• **SOURCE EXCERPT**:
Tag Archive: post-grad life

Thoughts on Next Steps

Whenever a chapter of your life is coming to an end the people in your life seem to become obsessed with what you’re planning to do next. What are you doing? When are you doing it? Where are you going? What’s your five year plan?? When are you getting a boyfriend and getting married and having kids??? Where are you going to retire???? When I graduated last year this was all I heard. Okay, to be fair, no one actually asked me where I was going to retire but my whole summer was spent awkwardly side-stepping questions about my future that I wasn’t ready to answer yet. Friends, family, co-workers, professors, literally everyone I knew needed to know right-this-very-second what I was going to do next. I mean seriously people, hold the phone. I just graduated ten seconds ago can we take some time to let that sink in before planning my retirement party?

Honestly, I hated talking to people after I graduated. It was exhausting. I spent so much time and energy making vague statements about possible opportunities that I was basically making up just to get them to shut up and laughing off my unemployment/not-in-my-field employment to people I shouldn’t have had to justify my life to. Because I shouldn’t have had to justify my life to anyone. Everyone’s post-grad journey is different and there’s no one right way to do it but everyone around me was making me feel like I was doing it wrong.

Everyone was so concerned with what I was doing, or not doing, but no one, not one single person, asked me how I felt. No one cared that an incredibly important and formative part of my life was suddenly over. No one cared that I was riddled with anxiety about the future and that their barrage of questions was leaving me in tears on a daily basis. No one gave a damn that I had landed a sweet gig as a baker (pun completely intended) at an awesome, local, female-driven company because it wasn’t a “theatre job.” I couldn’t even be excited about the things I was doing because I spent so much time worrying about the things I wasn’t doing. And while it wouldn’t have changed my employment status or my theatrical prospects, if even one person had asked me how I felt, I might have felt a little less alone and a little less pressured to be everything everyone was expecting me to be. If one person had taken “I don’t know” as the cry for comfort that it was instead of being derisive about my arts degree, maybe I could have saved a few tears and avoided a few late-night anxiety attacks.

• **EXTRACTED DATA**:

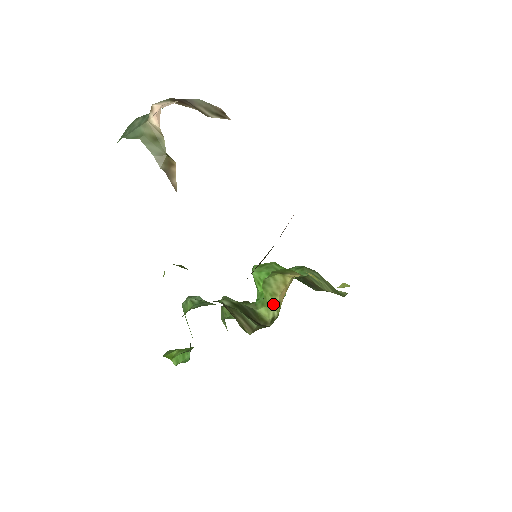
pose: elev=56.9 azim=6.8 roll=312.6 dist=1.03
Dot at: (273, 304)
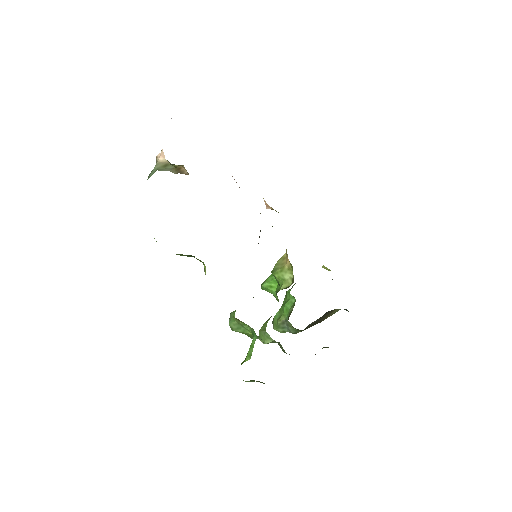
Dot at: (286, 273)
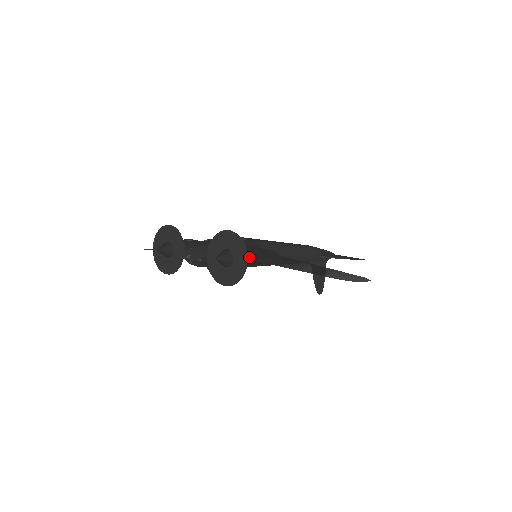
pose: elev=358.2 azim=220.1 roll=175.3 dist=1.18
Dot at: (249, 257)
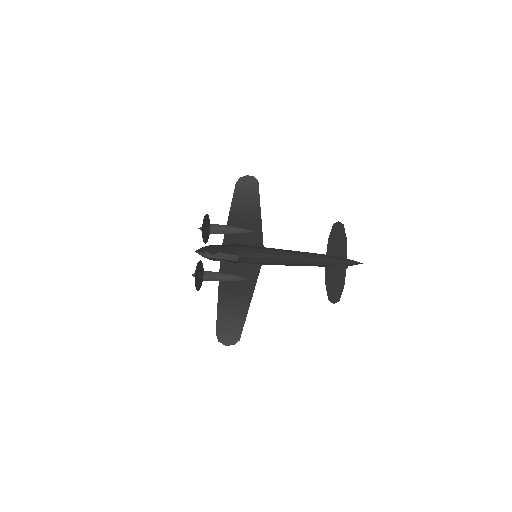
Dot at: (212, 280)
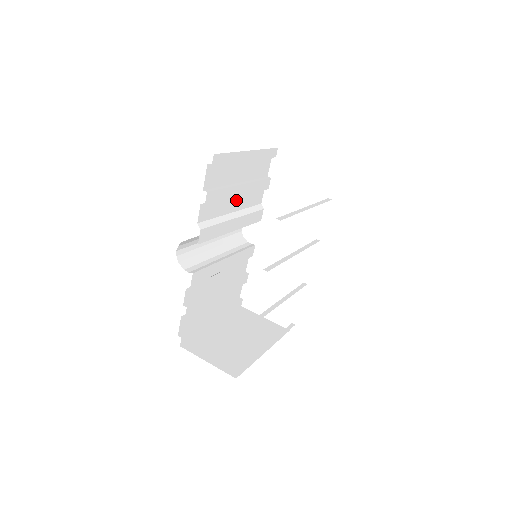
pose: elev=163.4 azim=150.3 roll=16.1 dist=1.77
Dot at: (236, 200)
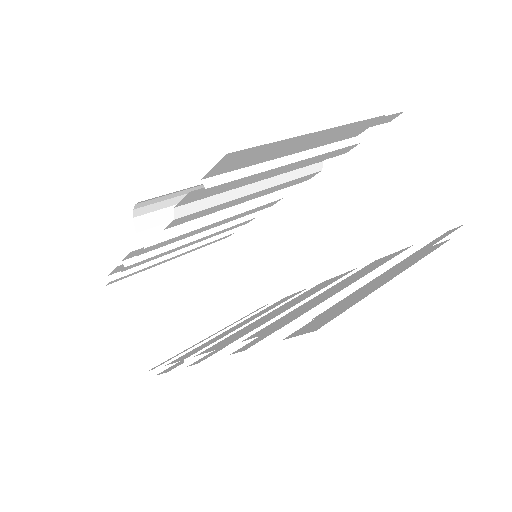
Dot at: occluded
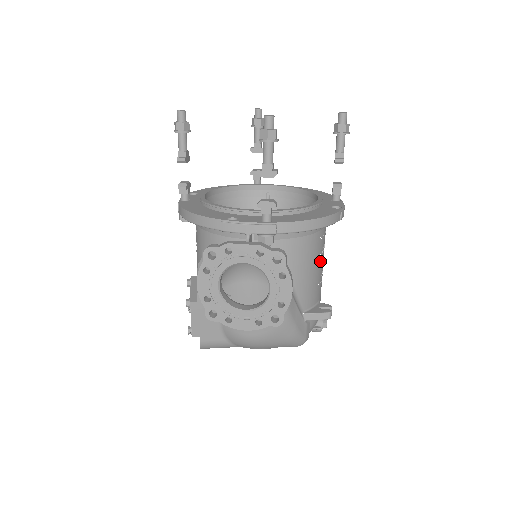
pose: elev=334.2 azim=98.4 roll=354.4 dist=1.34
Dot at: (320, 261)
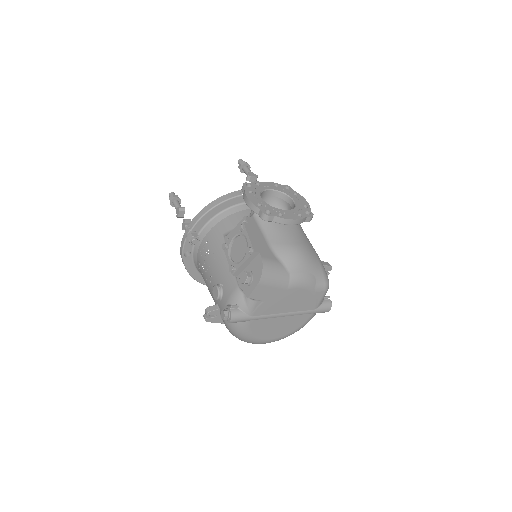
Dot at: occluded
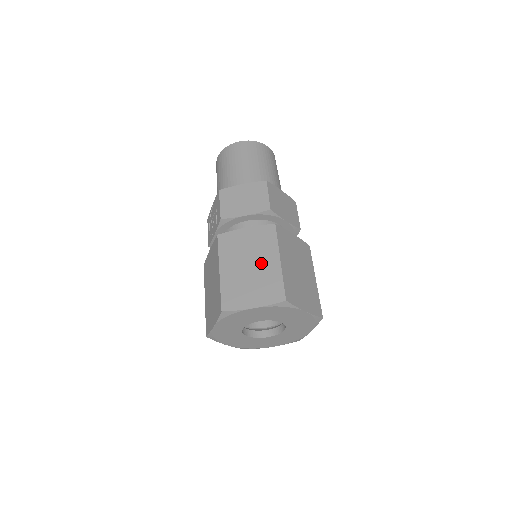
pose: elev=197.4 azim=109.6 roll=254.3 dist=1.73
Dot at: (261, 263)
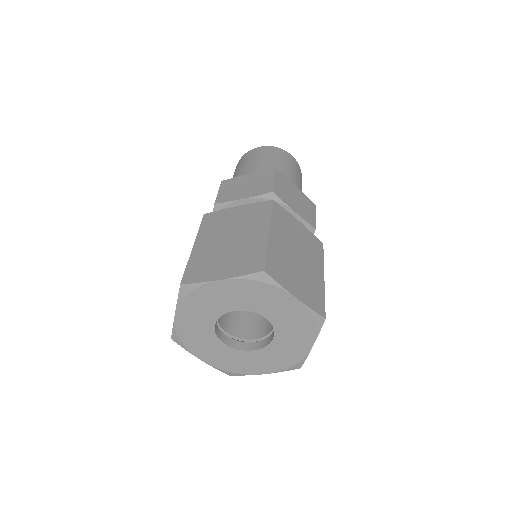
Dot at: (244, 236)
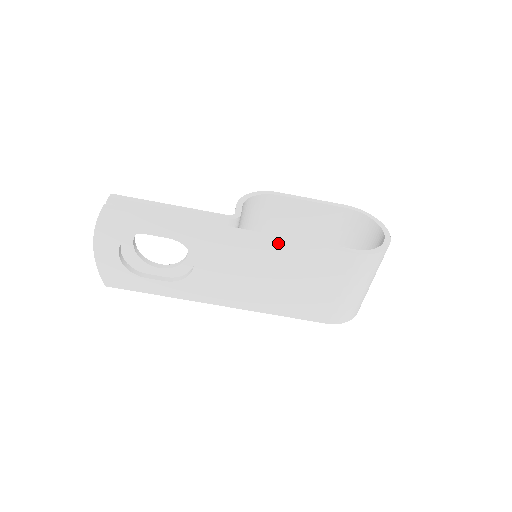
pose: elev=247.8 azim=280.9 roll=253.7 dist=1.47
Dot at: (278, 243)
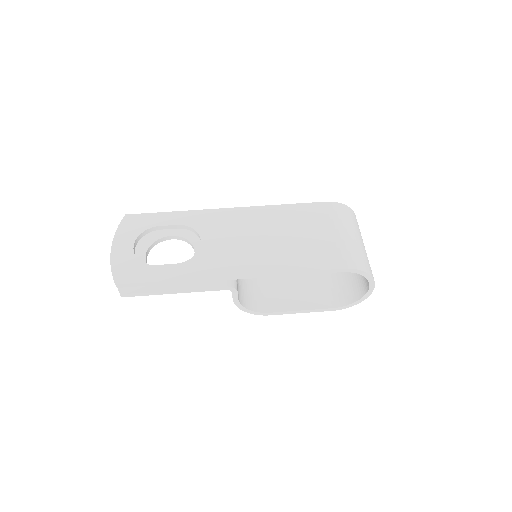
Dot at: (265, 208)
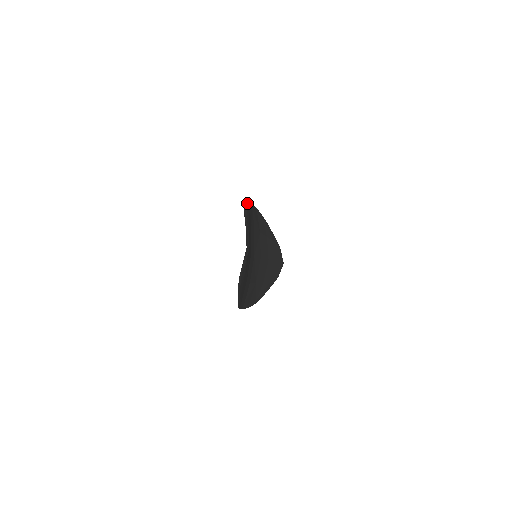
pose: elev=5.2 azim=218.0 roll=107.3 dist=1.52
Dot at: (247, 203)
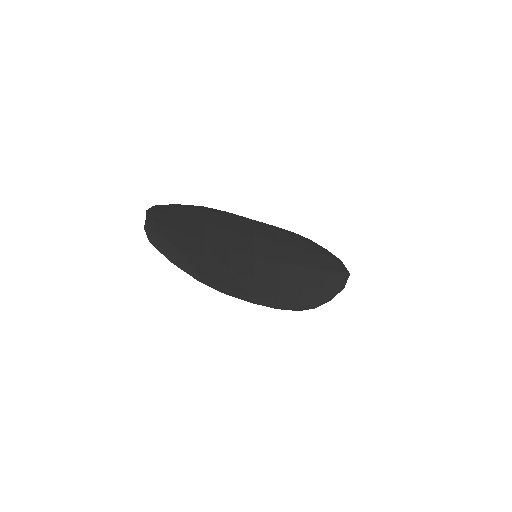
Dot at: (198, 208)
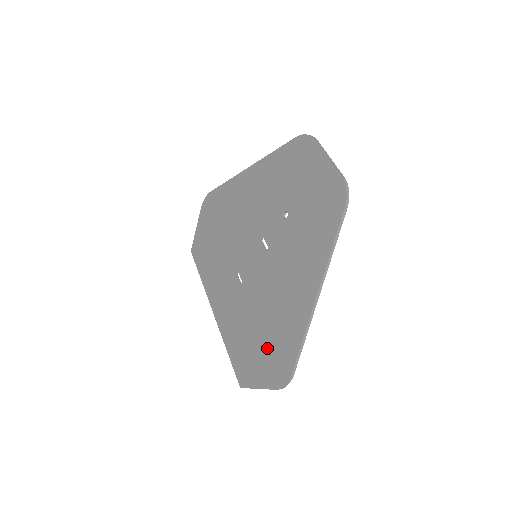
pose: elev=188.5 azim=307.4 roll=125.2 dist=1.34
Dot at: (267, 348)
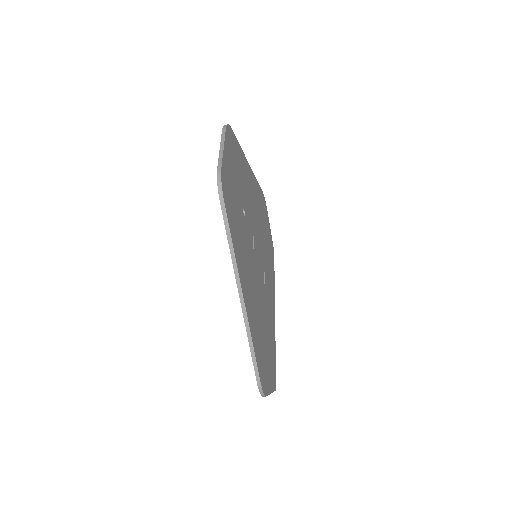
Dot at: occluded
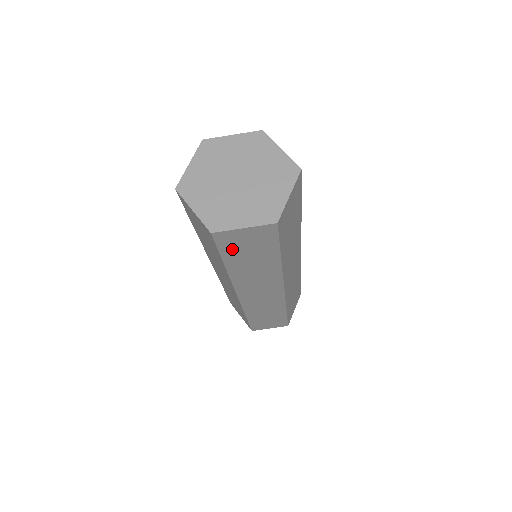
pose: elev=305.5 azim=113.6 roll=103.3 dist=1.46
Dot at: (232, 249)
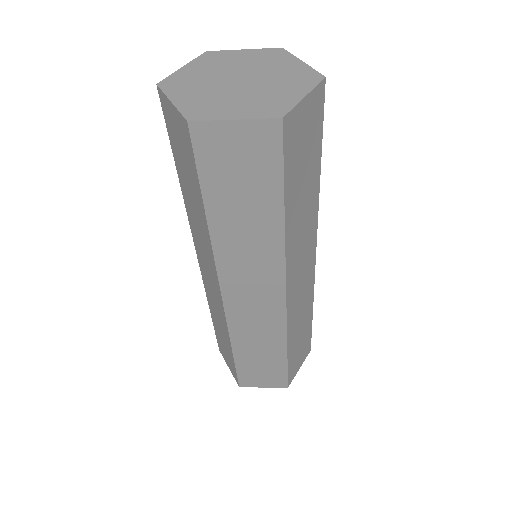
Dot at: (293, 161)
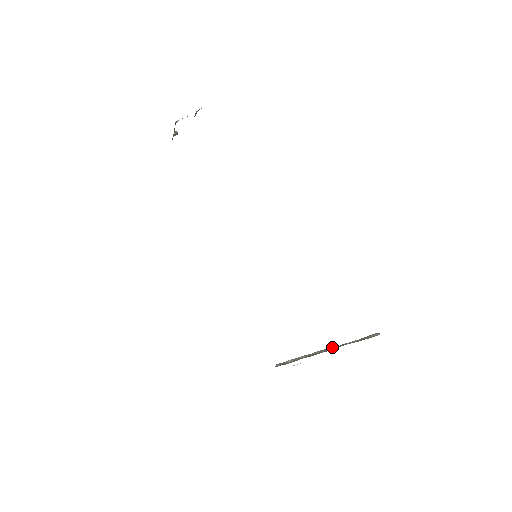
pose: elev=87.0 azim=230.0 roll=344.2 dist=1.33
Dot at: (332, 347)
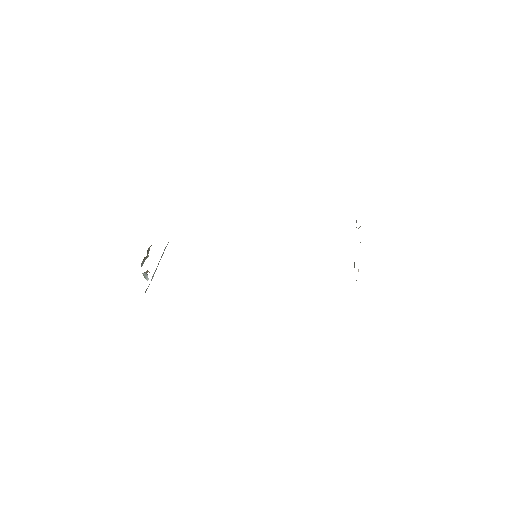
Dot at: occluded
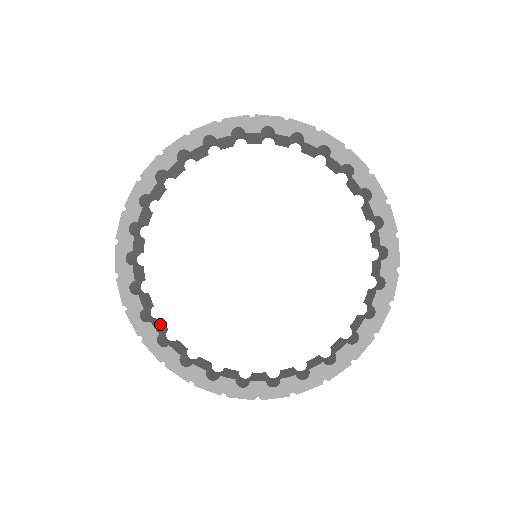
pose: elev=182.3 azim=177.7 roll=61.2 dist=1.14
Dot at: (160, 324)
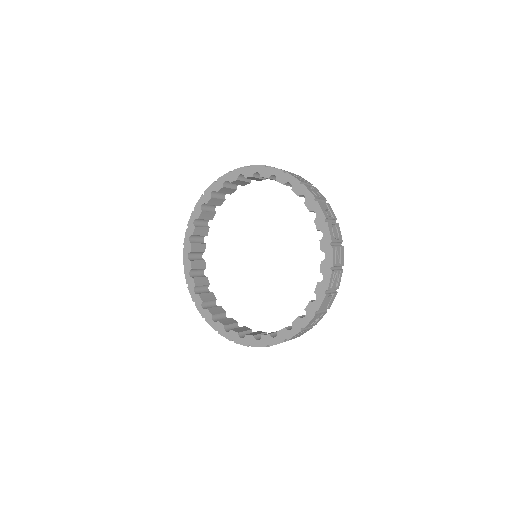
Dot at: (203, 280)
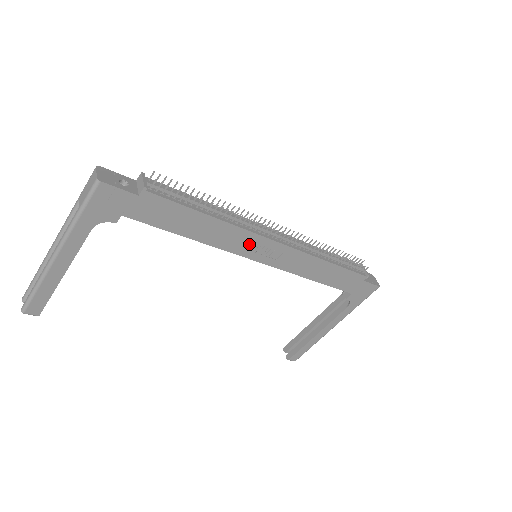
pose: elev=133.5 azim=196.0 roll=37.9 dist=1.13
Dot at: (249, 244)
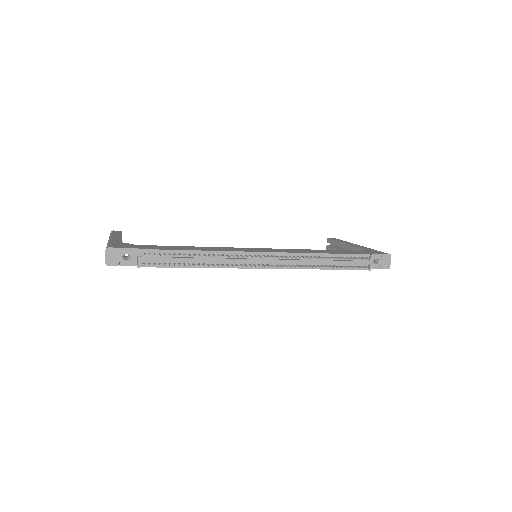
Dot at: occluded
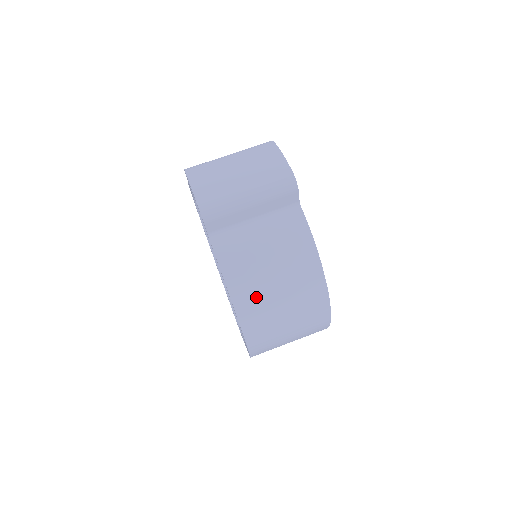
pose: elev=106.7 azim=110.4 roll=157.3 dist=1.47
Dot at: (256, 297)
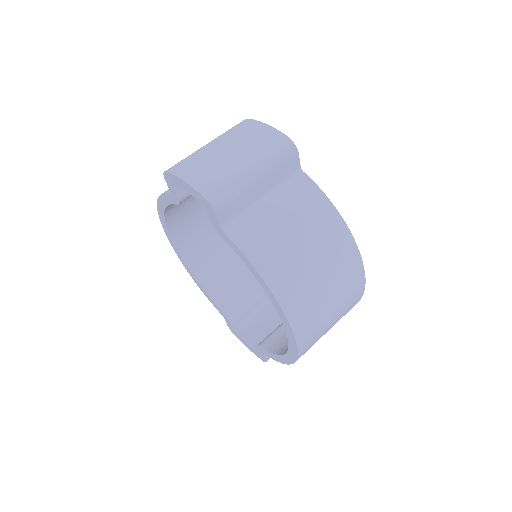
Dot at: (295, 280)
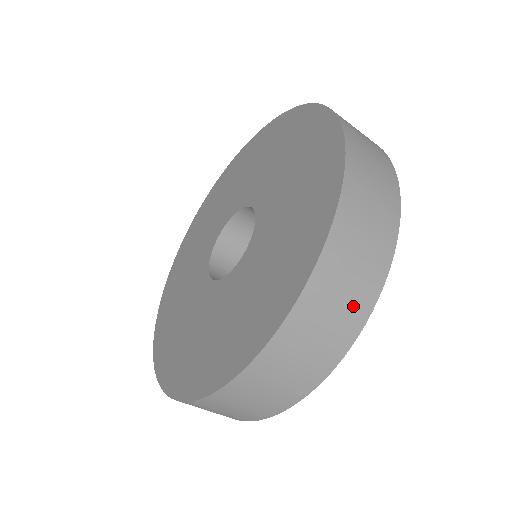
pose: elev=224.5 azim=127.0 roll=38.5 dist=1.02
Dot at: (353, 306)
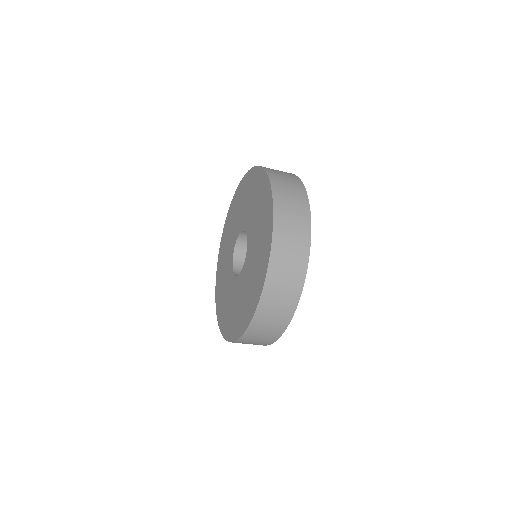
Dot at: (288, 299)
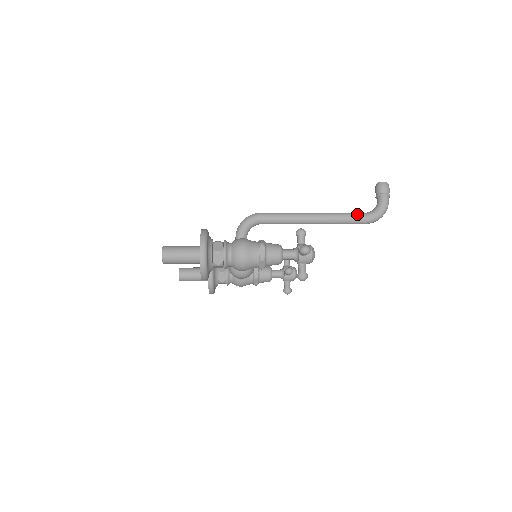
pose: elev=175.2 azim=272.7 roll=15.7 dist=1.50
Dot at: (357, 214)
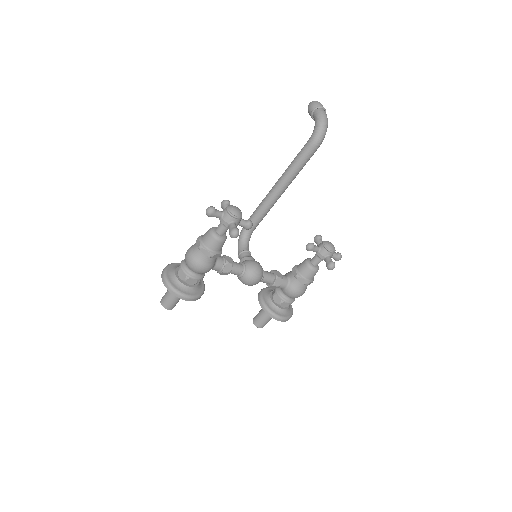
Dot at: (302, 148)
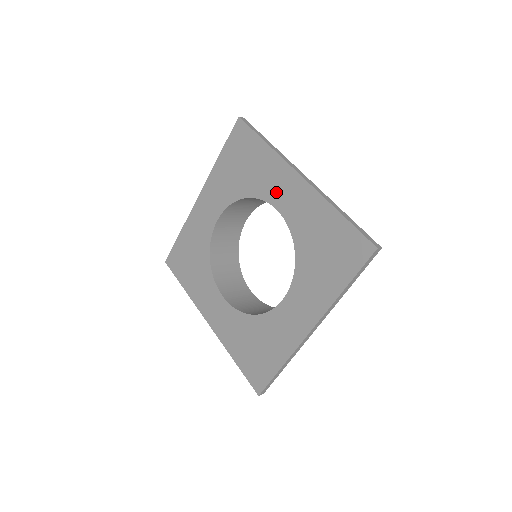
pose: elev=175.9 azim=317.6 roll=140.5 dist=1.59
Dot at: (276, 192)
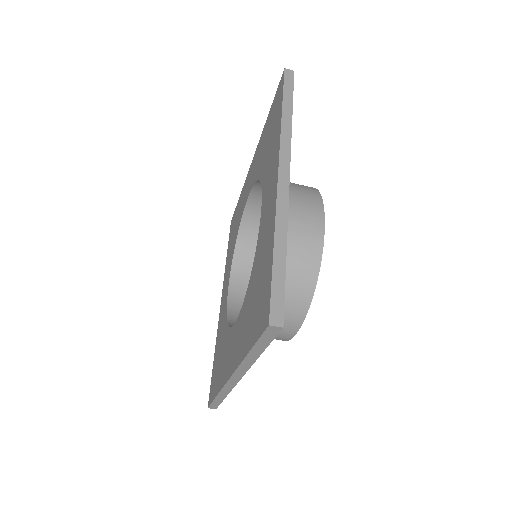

• **TASKS TO CARRY OUT**:
a - In the entries, express everything from the line containing "pose: elev=334.2 azim=98.4" down to the line containing "Dot at: (293, 161)" as a Markdown table with the columns Row and Line, omitting blank lines and the pictures.
b - Continue the essay on the questions that follow graduation from the point at which it stops.

• **RESPONSES BY TASK**:
a -
| Row | Line |
|---|---|
| 1 | pose: elev=334.2 azim=98.4 roll=354.4 dist=1.34 |
| 2 | Dot at: (320, 261) |
| 3 | Dot at: occluded |
| 4 | pose: elev=197.4 azim=109.6 roll=254.3 dist=1.73 |
| 5 | Dot at: (261, 263) |
| 6 | Dot at: (244, 236) |
| 7 | pose: elev=247.8 azim=280.9 roll=253.7 dist=1.47 |
| 8 | Dot at: (278, 243) |
| 9 | Dot at: (265, 208) |
| 10 | pose: elev=5.2 azim=218.0 roll=107.3 dist=1.52 |
| 11 | Dot at: (247, 203) |
| 12 | Dot at: (198, 208) |
| 13 | pose: elev=188.5 azim=307.4 roll=125.2 dist=1.34 |
| 14 | Dot at: (267, 348) |
| 15 | Dot at: occluded |
| 16 | pose: elev=305.5 azim=113.6 roll=103.3 dist=1.46 |
| 17 | Dot at: (232, 249) |
| 18 | Dot at: (293, 161) |

b -
In a world that values material success over emotional success, graduating, or moving on from any chapter of life, is a quiet, very lonely hell. People are so caught up in the how, when and what of things that they forget there is a person behind the graduate; a person with feelings and hopes and dreams and doubts and a right to just do what they’re doing now and to not have to answer to the rest of the world for it. It’s hard to remember when you’re in the thick of it but you are allowed to do your own thing and you don’t have to justify your choices to anyone. Go forth and conquer, recent-graduate, even if conquering just means that you got out of bed and got dressed this morning.



It’s been one year since I moved home after graduating university. One year of not being a student. One year of living with my parents. One year of being in the same city I grew up in. One year of being apart from a lot of the most important people in my life. And I’m still not okay with it. I’ve been struggling with what to say for a couple of weeks and I’ve still come up short. I want to be able to write about how this past year has enlightened me and I’ve grown into a happy, go-getting graduate but in reality, when I looked back at what I wrote six months ago, it still felt pretty accurate. On paper, my life still sounds great. Actually, even better than it did six months ago but I’m still not satisfied and I’ve spent a lot of time being very frustrated by this and trying, desperately, to figure out why. And then when all of this year’s grads were posting their pictures I saw one with a quote that really resonated with me. It said:

“You get a strange feeling when you’re about to leave a place. Like you’ll not only miss the people you love but you’ll miss the person you are now at this time and this place because you’ll never be this way ever again.”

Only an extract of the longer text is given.